=== TASK TO CARRY OUT ===
Put the lines of the records into a numbered list, starting at the line that contains "The field is" and ending at the line that contains "The electric field concept". Leave out blank lines.

═════ EXERCISE DATA ═════

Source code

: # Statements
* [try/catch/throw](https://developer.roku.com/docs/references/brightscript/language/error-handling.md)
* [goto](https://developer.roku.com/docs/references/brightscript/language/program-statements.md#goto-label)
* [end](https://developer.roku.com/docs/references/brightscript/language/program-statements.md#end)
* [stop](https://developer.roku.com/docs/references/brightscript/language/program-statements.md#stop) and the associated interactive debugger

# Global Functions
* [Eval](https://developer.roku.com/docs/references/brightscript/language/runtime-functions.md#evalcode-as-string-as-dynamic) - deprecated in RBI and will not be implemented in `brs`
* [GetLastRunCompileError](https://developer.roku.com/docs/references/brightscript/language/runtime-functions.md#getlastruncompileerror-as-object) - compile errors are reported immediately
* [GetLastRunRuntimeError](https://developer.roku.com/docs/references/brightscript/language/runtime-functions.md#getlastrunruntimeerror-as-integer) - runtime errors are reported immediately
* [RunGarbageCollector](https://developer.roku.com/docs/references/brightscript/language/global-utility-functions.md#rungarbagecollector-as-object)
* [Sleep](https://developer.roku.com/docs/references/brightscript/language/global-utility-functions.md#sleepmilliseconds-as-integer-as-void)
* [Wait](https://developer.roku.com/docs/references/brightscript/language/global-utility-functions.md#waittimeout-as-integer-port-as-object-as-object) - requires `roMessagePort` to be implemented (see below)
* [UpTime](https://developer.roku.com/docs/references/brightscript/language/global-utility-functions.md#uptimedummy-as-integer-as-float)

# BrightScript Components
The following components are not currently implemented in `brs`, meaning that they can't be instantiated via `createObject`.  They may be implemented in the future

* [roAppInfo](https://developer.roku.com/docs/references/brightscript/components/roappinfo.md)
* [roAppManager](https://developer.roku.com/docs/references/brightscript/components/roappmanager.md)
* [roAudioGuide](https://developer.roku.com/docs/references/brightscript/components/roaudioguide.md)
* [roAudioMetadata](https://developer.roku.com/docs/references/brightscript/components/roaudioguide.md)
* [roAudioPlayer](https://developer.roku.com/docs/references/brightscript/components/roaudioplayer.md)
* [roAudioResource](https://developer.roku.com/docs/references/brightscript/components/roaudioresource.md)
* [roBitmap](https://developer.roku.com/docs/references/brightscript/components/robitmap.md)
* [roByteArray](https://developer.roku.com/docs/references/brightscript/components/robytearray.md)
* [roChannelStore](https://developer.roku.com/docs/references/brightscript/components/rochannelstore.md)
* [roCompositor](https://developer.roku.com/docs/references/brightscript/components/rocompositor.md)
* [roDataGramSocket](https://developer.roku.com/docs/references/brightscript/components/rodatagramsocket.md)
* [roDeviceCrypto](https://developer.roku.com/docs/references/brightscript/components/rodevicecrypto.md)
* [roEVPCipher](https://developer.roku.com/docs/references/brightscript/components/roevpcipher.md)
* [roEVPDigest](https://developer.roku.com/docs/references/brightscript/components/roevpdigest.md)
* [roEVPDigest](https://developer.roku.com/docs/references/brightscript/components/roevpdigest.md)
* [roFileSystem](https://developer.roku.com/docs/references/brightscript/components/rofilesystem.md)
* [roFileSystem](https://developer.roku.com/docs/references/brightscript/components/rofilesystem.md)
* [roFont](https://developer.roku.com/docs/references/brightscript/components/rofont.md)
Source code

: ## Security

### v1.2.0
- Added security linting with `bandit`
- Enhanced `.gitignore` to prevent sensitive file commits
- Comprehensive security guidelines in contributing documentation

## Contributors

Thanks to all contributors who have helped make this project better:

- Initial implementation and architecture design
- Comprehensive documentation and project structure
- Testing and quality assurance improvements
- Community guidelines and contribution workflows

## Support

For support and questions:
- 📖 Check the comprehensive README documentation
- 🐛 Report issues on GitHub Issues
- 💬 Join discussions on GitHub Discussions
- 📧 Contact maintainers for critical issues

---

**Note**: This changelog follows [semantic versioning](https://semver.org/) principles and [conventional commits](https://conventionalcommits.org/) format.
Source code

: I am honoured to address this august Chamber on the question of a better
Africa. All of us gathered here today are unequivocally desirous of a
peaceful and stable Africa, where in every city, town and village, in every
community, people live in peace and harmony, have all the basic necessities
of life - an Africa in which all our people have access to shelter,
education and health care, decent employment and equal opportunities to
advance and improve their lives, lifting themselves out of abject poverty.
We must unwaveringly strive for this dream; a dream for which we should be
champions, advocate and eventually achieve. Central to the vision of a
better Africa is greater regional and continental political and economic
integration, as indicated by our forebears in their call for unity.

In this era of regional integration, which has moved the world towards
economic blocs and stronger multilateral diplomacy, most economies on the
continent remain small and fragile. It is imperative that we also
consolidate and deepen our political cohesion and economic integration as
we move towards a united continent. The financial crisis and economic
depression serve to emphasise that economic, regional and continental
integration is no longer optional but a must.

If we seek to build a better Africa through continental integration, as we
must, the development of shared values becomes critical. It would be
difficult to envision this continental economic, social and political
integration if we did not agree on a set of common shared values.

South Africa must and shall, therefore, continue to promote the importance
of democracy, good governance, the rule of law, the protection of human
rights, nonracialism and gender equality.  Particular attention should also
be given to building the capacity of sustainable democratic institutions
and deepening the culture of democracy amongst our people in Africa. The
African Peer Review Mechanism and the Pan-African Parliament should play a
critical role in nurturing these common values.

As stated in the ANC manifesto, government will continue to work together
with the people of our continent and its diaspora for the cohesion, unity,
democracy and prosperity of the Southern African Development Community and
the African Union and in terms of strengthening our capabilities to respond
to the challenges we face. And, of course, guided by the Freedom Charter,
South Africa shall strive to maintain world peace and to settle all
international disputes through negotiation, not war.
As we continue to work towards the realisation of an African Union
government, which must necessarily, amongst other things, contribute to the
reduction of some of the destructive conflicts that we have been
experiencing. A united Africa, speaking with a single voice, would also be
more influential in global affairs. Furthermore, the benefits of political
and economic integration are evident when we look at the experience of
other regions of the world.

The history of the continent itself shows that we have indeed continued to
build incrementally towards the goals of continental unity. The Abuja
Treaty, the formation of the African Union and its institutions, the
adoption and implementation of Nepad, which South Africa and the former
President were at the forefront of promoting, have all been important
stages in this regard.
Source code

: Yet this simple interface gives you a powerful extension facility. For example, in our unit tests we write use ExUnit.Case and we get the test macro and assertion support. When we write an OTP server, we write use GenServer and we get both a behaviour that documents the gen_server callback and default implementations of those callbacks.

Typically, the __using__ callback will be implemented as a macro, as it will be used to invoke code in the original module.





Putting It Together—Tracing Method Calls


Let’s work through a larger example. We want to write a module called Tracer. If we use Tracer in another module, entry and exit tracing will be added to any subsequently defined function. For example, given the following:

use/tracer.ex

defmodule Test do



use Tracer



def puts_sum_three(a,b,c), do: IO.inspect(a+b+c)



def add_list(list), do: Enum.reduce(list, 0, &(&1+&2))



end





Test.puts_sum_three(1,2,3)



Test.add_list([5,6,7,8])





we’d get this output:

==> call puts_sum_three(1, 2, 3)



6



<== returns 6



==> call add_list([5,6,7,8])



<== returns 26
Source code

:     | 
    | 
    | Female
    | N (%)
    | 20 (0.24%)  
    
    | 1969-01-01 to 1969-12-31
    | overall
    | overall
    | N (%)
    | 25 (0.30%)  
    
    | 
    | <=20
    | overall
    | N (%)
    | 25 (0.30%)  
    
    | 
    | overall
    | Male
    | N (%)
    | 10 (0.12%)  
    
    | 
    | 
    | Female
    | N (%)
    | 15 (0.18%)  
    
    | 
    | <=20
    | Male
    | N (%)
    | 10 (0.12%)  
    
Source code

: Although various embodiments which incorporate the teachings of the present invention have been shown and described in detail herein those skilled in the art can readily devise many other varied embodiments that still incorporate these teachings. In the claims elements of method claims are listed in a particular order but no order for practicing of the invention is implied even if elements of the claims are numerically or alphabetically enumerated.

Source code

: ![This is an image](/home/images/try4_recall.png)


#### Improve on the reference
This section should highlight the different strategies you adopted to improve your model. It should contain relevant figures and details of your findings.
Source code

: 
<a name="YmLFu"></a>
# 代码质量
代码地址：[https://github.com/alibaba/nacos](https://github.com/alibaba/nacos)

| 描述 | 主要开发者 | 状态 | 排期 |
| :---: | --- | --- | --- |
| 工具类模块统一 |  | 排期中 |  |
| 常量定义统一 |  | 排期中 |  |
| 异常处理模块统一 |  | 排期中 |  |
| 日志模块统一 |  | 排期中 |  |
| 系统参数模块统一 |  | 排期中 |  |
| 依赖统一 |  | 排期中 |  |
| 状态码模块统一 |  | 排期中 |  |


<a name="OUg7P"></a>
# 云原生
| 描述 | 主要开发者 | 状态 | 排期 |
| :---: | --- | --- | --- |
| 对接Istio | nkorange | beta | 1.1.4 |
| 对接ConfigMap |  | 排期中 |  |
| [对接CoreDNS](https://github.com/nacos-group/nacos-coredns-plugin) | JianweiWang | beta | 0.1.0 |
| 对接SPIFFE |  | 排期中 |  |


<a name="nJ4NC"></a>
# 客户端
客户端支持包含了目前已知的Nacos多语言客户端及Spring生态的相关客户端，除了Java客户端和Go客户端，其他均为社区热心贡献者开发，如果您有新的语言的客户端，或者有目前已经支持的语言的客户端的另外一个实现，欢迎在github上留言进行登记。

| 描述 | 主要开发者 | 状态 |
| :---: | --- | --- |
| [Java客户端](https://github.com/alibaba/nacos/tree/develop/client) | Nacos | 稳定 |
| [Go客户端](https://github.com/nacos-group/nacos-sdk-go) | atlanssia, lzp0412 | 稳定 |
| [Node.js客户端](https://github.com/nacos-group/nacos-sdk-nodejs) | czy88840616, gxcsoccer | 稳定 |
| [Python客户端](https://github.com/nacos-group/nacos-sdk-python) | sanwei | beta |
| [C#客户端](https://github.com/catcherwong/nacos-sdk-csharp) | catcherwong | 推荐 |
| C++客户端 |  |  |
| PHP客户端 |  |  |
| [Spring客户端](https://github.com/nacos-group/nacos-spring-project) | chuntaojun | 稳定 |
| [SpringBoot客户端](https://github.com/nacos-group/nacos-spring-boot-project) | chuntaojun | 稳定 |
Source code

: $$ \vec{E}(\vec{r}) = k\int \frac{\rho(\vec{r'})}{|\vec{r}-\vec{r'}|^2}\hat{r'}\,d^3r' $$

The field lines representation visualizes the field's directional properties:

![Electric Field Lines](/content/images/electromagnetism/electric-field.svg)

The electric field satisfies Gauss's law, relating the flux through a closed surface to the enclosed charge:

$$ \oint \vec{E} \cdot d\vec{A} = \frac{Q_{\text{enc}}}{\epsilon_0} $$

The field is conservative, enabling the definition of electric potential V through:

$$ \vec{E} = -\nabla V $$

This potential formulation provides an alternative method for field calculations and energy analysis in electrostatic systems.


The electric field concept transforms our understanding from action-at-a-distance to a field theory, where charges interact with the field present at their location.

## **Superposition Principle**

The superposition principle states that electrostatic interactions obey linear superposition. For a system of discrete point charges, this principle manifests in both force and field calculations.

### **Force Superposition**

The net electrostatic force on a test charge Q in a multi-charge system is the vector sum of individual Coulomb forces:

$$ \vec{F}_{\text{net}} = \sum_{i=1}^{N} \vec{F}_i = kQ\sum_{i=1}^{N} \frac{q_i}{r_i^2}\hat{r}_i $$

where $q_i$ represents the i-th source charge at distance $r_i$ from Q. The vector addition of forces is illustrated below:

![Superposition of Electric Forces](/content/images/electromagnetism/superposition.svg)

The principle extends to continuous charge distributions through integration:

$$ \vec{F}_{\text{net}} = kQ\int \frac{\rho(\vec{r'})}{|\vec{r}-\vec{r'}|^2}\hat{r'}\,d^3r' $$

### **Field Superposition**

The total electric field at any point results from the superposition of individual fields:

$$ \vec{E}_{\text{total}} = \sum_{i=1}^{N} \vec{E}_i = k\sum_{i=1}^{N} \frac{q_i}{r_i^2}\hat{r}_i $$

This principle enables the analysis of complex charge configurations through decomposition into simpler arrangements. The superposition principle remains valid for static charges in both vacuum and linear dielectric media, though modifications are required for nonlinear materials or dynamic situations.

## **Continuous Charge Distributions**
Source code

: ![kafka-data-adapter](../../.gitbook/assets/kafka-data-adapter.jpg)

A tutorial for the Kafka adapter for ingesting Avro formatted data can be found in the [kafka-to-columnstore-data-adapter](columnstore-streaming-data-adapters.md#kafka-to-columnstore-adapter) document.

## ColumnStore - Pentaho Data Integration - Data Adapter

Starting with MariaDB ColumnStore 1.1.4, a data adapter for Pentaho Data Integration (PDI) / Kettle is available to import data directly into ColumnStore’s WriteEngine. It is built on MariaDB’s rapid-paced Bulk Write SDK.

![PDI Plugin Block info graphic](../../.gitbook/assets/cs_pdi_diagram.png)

═════

=== TASK RESPONSE ===
1. The field is conservative, enabling the definition of electric potential V through:
2. $$ \vec{E} = -\nabla V $$
3. This potential formulation provides an alternative method for field calculations and energy analysis in electrostatic systems.
4. The electric field concept transforms our understanding from action-at-a-distance to a field theory, where charges interact with the field present at their location.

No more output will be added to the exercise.